How to work out frictional torque

[motoxYogi]

Torque = I*alpha, where torque units are N-m and alpha units are rad/s².

What you are saying is that

N.m = kg.m²(rad/s²)
or(kg.m/s²)(m) = kg.m²(rad/s²)

or am I missing something?

 

[Doc Al]

What you are saying is that

N.m = kg.m²(rad/s²)
or(kg.m/s²)(m) = kg.m²(rad/s²)

or am I missing something?

Yes. Dimensionally, radians have no significance.

 

[motoxYogi]

Yes. Dimensionally, radians have no significance.

I apologize for wasting everyones time then. Sorry

 

[asiwrasse]

I was confusing myself, by ignoring the fact that the wheel turning actually makes the tension in the rope less. It's all coming together now I think...
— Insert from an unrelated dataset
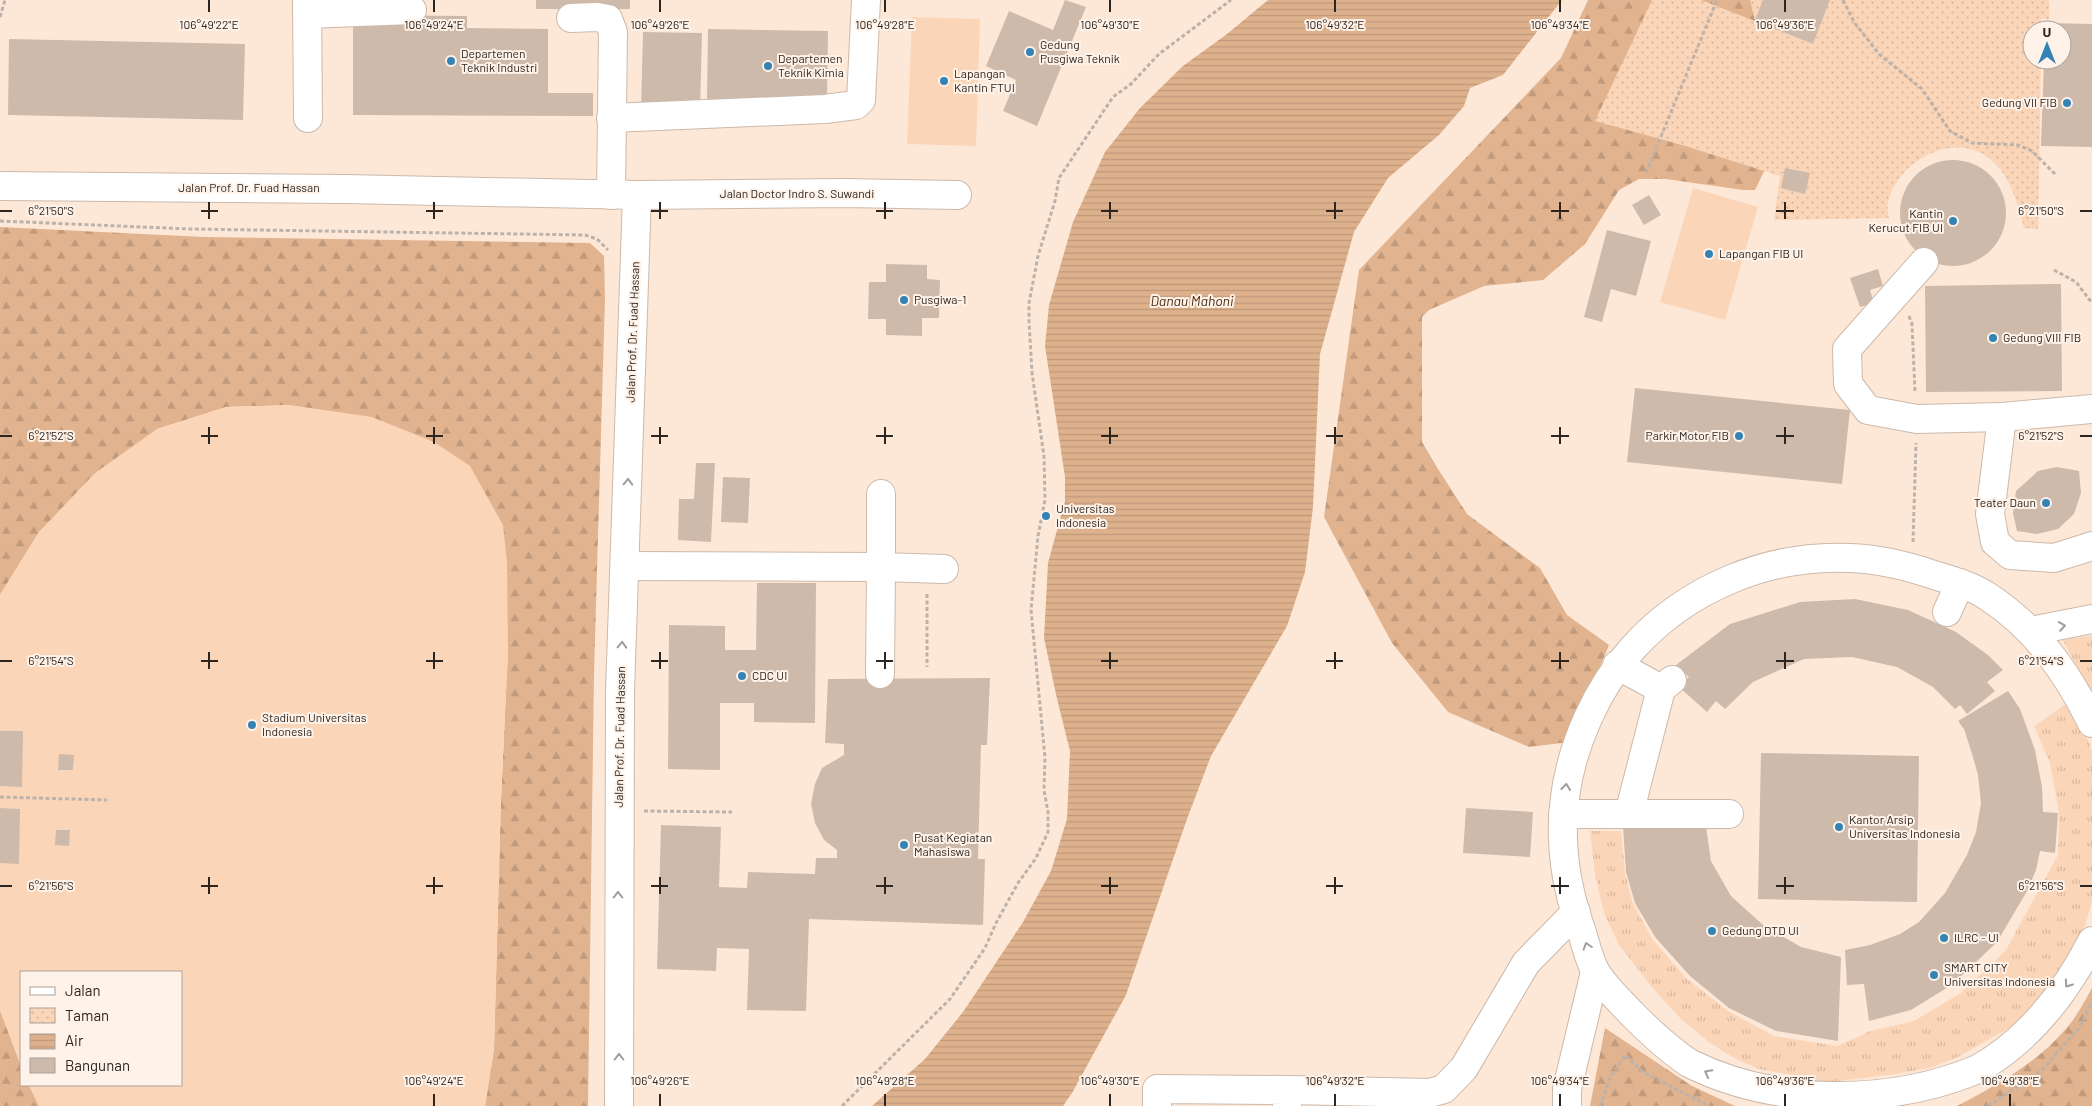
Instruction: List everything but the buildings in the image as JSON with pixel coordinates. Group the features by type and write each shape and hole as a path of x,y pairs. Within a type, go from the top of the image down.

Tension in the rope Ft = (0.5* -0.44) + (0.5*9.81) = 4.685N
Torque in the rope = 4.685 * 0.212 = 0.993Nm

So Frictional Torque = 0.993 - 0.2 = 0.793Nm (Lower than previous answer as I said before)

New to the forum thing! Working through the problem I am following it as far as the tension in the rope, but am a little confused by the next line - torque in the rope, which is obviously the tension * the radius of gyration, why are we multiplying these two together? Any help appreciated.

 

[asiwrasse]

should it not be the radius of the pulley, 300mm? that we are multiplying by 4.685?

 

[Doc Al]

Working through the problem I am following it as far as the tension in the rope, but am a little confused by the next line - torque in the rope, which is obviously the tension * the radius of gyration, why are we multiplying these two together? Any help appreciated.

Oops. That's an error, of course.

should it not be the radius of the pulley, 300mm? that we are multiplying by 4.685?

Yes.

 

[asiwrasse]

excellent, no confusion now, thanks for the reply.

 

[saucysaunders]

Torque in rope = 4.685 * 0.300 = 1.4055

Frictional Torque therefore = 1.4055 - 0.199935 = 1.21 Nm